Actual answer, no. And for us really it's—we have not worked with Zebra fish cells at all in that sense that we try to generate organoids from them and also of course have not transplanted them into the Zebra fish. So we only transplant into my steps, the only in vivo experiments in this system we actually use.
(0:41:22) Question: Do you have biobanks of prostate organoids or only colorectal?
I believe the biobank does have also generated those from prostate organoids. Let me just go back to the slides so we can check together. Yes, it's listed there. So it is actually one of the tumor types where we do have biobanked organoids.
(0:41:51) Question: At what ratio can the colorectal cancer organoids be split?

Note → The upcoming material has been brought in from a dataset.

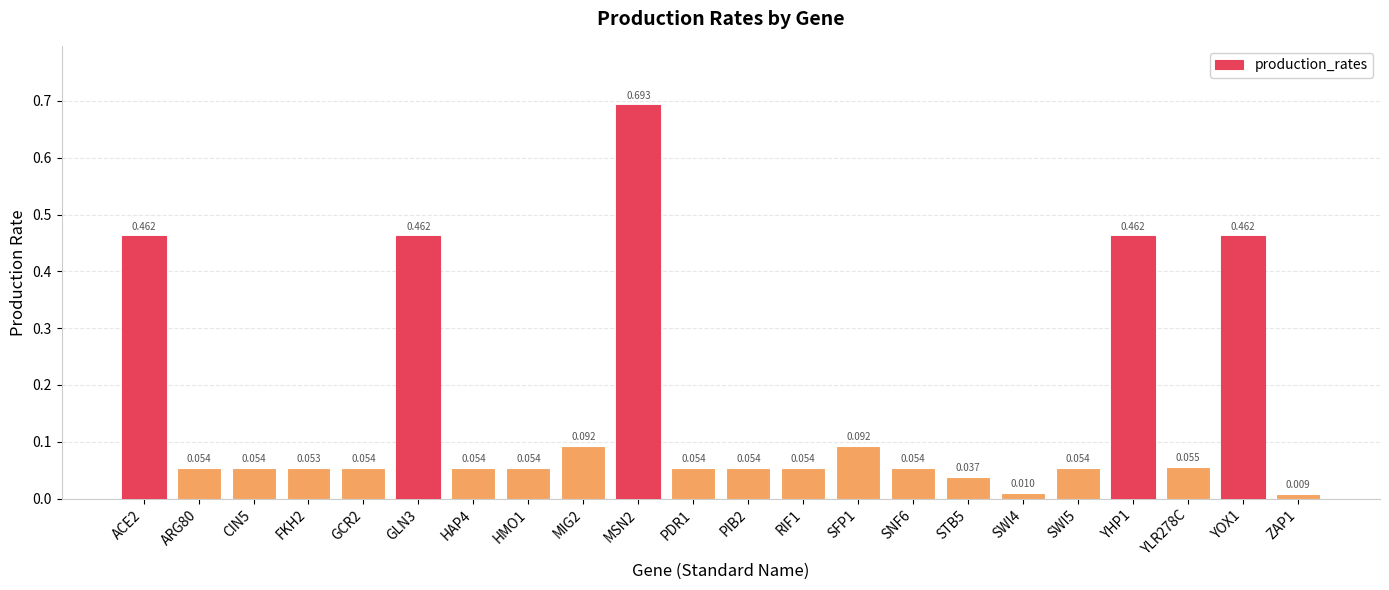

Rank the categories by value from lowest to highest.

ZAP1, SWI4, STB5, FKH2, HMO1, PIB2, RIF1, SNF6, ARG80, CIN5, GCR2, HAP4, PDR1, SWI5, YLR278C, MIG2, SFP1, ACE2, GLN3, YHP1, YOX1, MSN2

They grow really, really well and in most cases you can split them one in six up to one and twelve. So you can generate a lot of cells in a rather short time.
Moderator: All right. Our next question is:
(0:42:14) Question: How often do the colorectal cancer organoids have to be passaged or split?
Well, the passaging is really dependent on your question. If you want to propagate the organoids and keep them really nicely in cultured then this has to be done about once a week.
Moderator: Thank you, Dr. Kretzschmar. Do you have any final comments for our audience?
Yes, I would like to thank all of you for listening in and if you have any questions you can always get in touch with us at the Hubrecht Institute and also get in touch, for example, with the biobank, the hub biobank and see if there are any ways you can have access to these organoid lines. (0:42:59) But overall thank you very much for this opportunity and for your attention. Thank you.
Moderator: I would like to once again thank Dr. Kai Kretzschmar for his presentation. I would also like to thank Labroots and Thermo Fisher Scientific for making today's educational webcast possible. Before we go, I would like to remind everyone that today's webcast will be available for on-demand viewing through August of 2018. You will receive an e-mail from Labroots alerting you when this webcast is available for replay. We encourage you to share that e-mail with your colleagues who may have missed today's live event. That's all for now. Thank you for joining us and we hope to see you again soon. Goodbye.